Study results revealed that more than 50 percent of people with migraines experienced moderate to severe disability in the previous three months due to the condition. On average, one workday was missed per employee due to migraine, while the average days worked while having a migraine was 8.9 days. Direct medical costs were $200,410 per 1,000 migraine sufferers and indirect costs, including absenteeism (hours absent from work) and presenteeism (hours worked with migraine with reduced efficiency), were $404,660 per 1,000 migraine sufferers. From a treatment perspective, more than 70 percent of respondents reported having frequent and/or disabling migraines and may be candidates for preventive treatment. However, only 15 percent were taking a daily preventive migraine therapy. Forty-eight percent reported taking a prescription medication for migraine symptom relief, and 79 percent reported taking a non-prescription medication.
Results of this data analysis conducted by Philadelphia's Thomas Jefferson University, suggested that 100 mg per day of TOPAMAX, approved by the U.S. Food and Drug Administration (FDA) for migraine prevention in adults, may help to improve workplace productivity. Researchers examined pooled results from three different trials, including data recently published in The Journal of Occupational and Environmental Medicine. The findings suggested productivity improved more than two-fold among workers after beginning treatment with TOPAMAX (total lost productivity time was 13.5 hours per month prior to TOPAMAX therapy vs. 5.1 hours per month following TOPAMAX therapy).
Migraine sufferers taken from three previous phase III clinical trials were evaluated as part of the study. All were clinically diagnosed with migraine and experienced at least three to 12 migraines per month. In this analysis, the respondents completed a five-item survey each time they experienced a migraine attack, which evaluated absenteeism and presenteeism. The analysis was limited to respondents from the clinical trials who were employed, and the researchers only captured lost work hours observed during episodes of migraine.

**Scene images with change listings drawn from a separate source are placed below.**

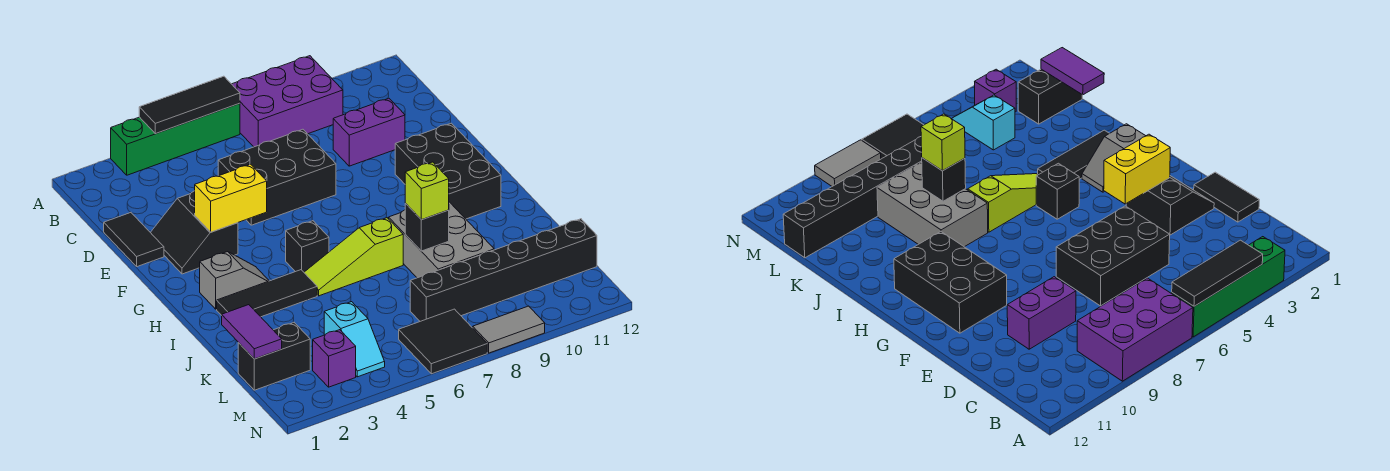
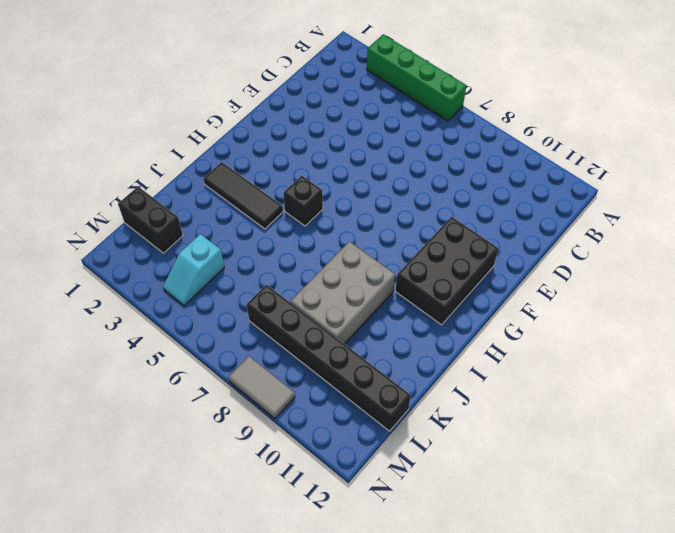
none -> purple 2x3 brick [232,56,343,147]
none -> black 1x2 tile [104,213,164,267]
none -> black 2x3 brick [218,129,336,225]

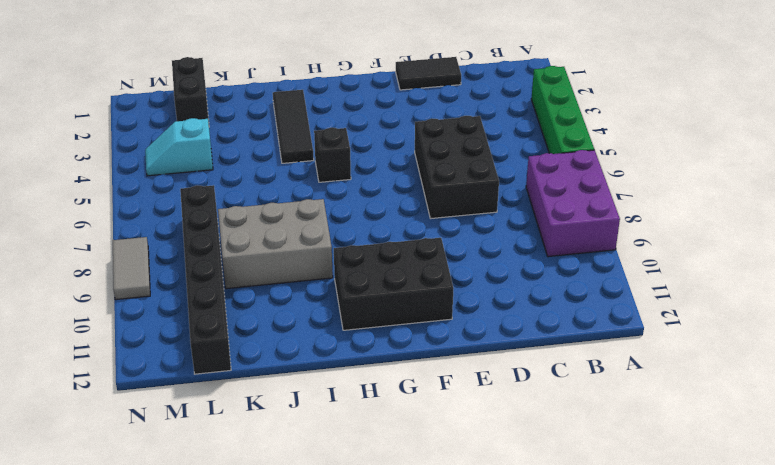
none -> purple 1x2 brick [333,98,405,166]
none -> black 2x2 slope [150,191,238,274]
none -> grey 1x2 slope [200,252,269,309]

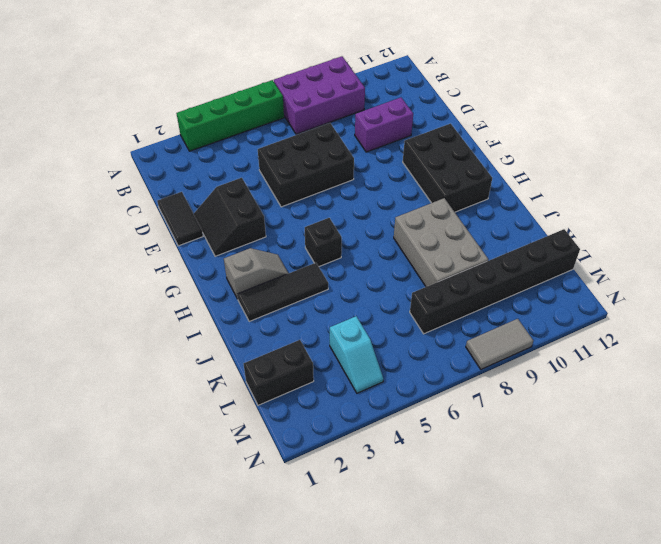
none -> lime 1x3 slope [304,218,403,296]
none -> purple 1x1 brick [313,330,356,387]
none -> black 2x2 tile [399,309,487,374]

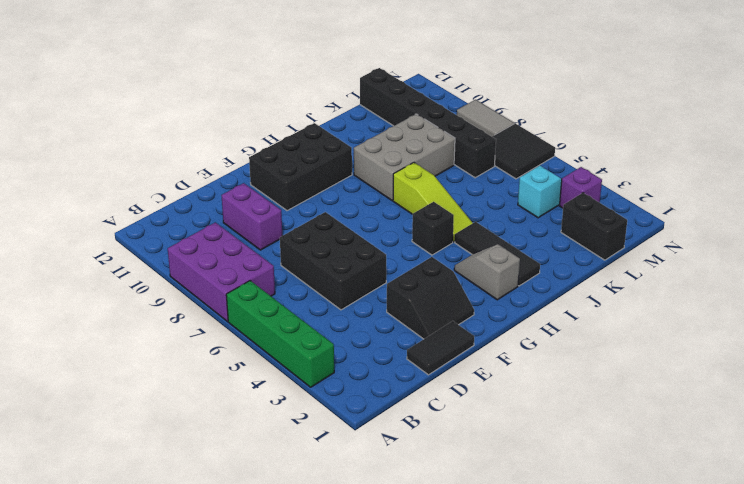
none -> black 1x3 tile [139,76,240,134]
none -> yellow 1x2 brick [195,164,267,232]
none -> black 1x1 brick [405,204,449,251]

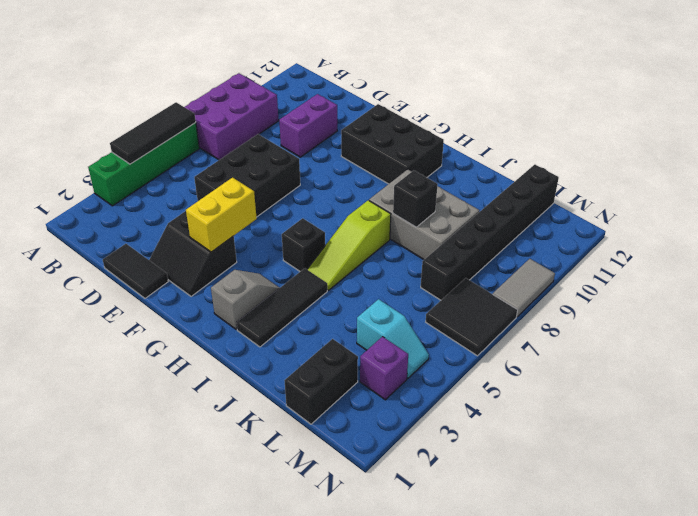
none -> purple 1x2 tile [222,305,282,359]
none -> lime 1x1 brick [405,162,449,220]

Migraine is a chronic, debilitating condition that is under-diagnosed, undertreated and misunderstood. Approximately 30 million Americans suffer from migraines, and less than half are properly diagnosed with the condition. Migraines most commonly occur between the ages 30 and 49, a time when people are actively involved in the workforce. Recently, the American Migraine Prevalence and Prevention (AMPP) Study showed that almost 98 percent of people with frequent migraines take medications, but a large majority reported their lives are still negatively impacted by the pain and disability associated with migraine. In addition, approximately 40 percent of frequent migraine sufferers could benefit from preventive therapy, yet only 13 percent typically are on a migraine preventive medication.
TOPAMAX is approved for migraine prevention in adults only. TOPAMAX is not for the acute treatment of migraines.
Serious risks associated with TOPAMAX include lowered bicarbonate levels in the blood resulting in an increase in the acidity of the blood (metabolic acidosis), and hyperventilation (rapid, deep breathing) or fatigue. More severe symptoms of metabolic acidosis could include irregular heartbeat or changes in the level of alertness. Chronic, untreated metabolic acidosis may increase the risk for kidney stones or bone disease. Your doctor may want to do simple blood tests to measure bicarbonate levels.
Other serious risks include increased eye pressure (glaucoma), decreased sweating, increased body temperature, kidney stones, sleepiness, dizziness, confusion, and difficulty concentrating. Tell your doctor immediately if you have blurred vision or eye pain. More common side effects are tingling in arms and legs, loss of appetite, nausea, diarrhea, taste change and weight loss. Tell your doctor about other medications you take.